5) In-house, creative “scoring”
Not a legal (or ethical) recipe for public school consumption.
“If you get it right in the early years, you actually have to suspend far less when the kids are older, because they understand what is expected of them.” Sounds like hobbling would be embraced there as a best practice as well, were it not for the unable-to-leave part.
Sorry to correct you again, but Eva Moskowitz does not own Success Academy.
This was meant for Donna, above.
For additional information, we do have to remark, that even if the 10% who are suspended stay in Success Academy, and if this 10% is simply added to those who failed the math and English tests, the passing rate of SA is still much higher than the average passing rate in New York state.
For example, the 8th grader passing rate would be 8% instead of 90%, but the 80% is still more than double than the NY state 30% passing rate.
Since in the SA schools the poverty rate is high (85% according to SA’s website), perhaps not everything is badly done in that school. I understand (and saw) the harsh discipline, and I understand the issue of teaching to the test, but still, could there be something to learn from SA?
The 8th grade passing rate is a bad example since they have only had 2 years of 8th grade testing and for both those years, the cohort is so much smaller. In 2014, Success tested 32 8th graders from over 70 who began in 1st grade, and in 2015 tested only 44 8th grade students who started as 83 Kindergarteners. And it’s possible that some of the 44 who were left in the 8th grade are students who replaced students who left and were “better” students who could join in 2nd or 3rd grade (at that point I don’t believe they backfilled beyond 3rd).
However, you are correct that their results are still admirable, if not quite as stunning as they keep saying. I suspect they have excellent test prep materials which you’d think they would share with all schools but they don’t. They also quite frequently ask students to repeat a year — again, how often we don’t know but if they are realizing that even their own vaunted program takes a good many kids two years to master instead of one, why not be honest and say that? And also tell us if they are finding that the held back kids move on and finish out, or end up being asked to repeat a second year or even 3rd year. How many 3rd or 4th graders taking the test are “overage” and does that help results? But the PR and advertising that Success Academy uses some secret method to turn 100% of low-income kids into scholars while not mentioning any of that does more harm than good. And it seems pretty clear that a large percentage of at-risk kids who win the lottery are not being served by her schools. What good is using her system if the public schools are teaching most of those kids?
the 8th grader passing rate would be 80% instead of 90%
Why are the kids puffing their cheeks when they march through the hallway?
That proves they aren’t talking. If they feel the urge to talk, they puff their cheeks instead.
I’m thinking that it is because its one of those many suspendable rules that no one talks in the halls before or after school and between classes. Try to talk when you puff your cheeks out and if someone doesn’t have their cheeks puffed out that means they must be talking and a flat cheek means suspension.

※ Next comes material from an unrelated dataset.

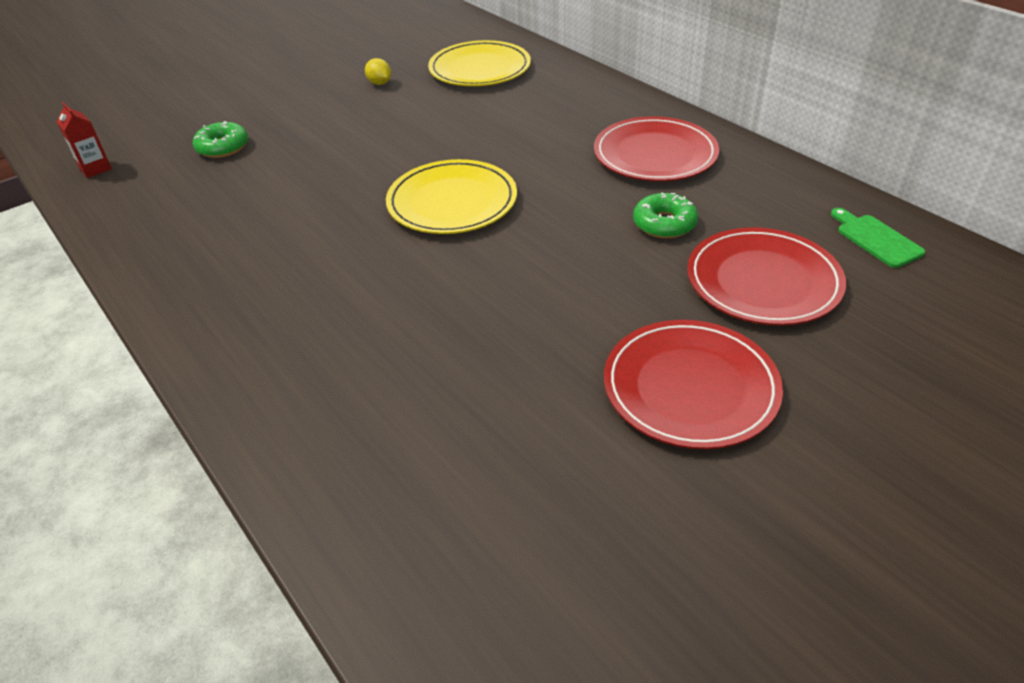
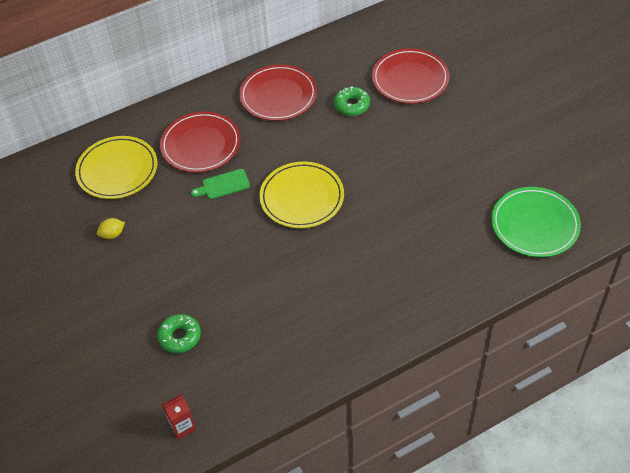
camera: 80 degrees left, 10 degrees up
(411, 497) = (534, 224): none -> green plate
(690, 387) = (480, 121): red plate -> red plate (201, 145)
(876, 239) = (386, 31): green cutting board -> green cutting board (223, 185)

It’s an easy way to catch people who might be talking. No puffed cheeks, you had to be talking in the halls.
If a kid didn’t talk during a break, I’d think, she is sick.
Wierdlmate,
Children in no-excuses schools are required to walk in a straight line in the hallways and not allowed to speak. They are taught to puff their cheeks to prevent talking.
Or maybe a shy introvert but even most introverts have friends they talk to, but it seems that Eva isn’t interested in letting kids socialize.
With that many kids walking in a single file line with their cheeks puffed out, I’d be thinking cloned Stepford children.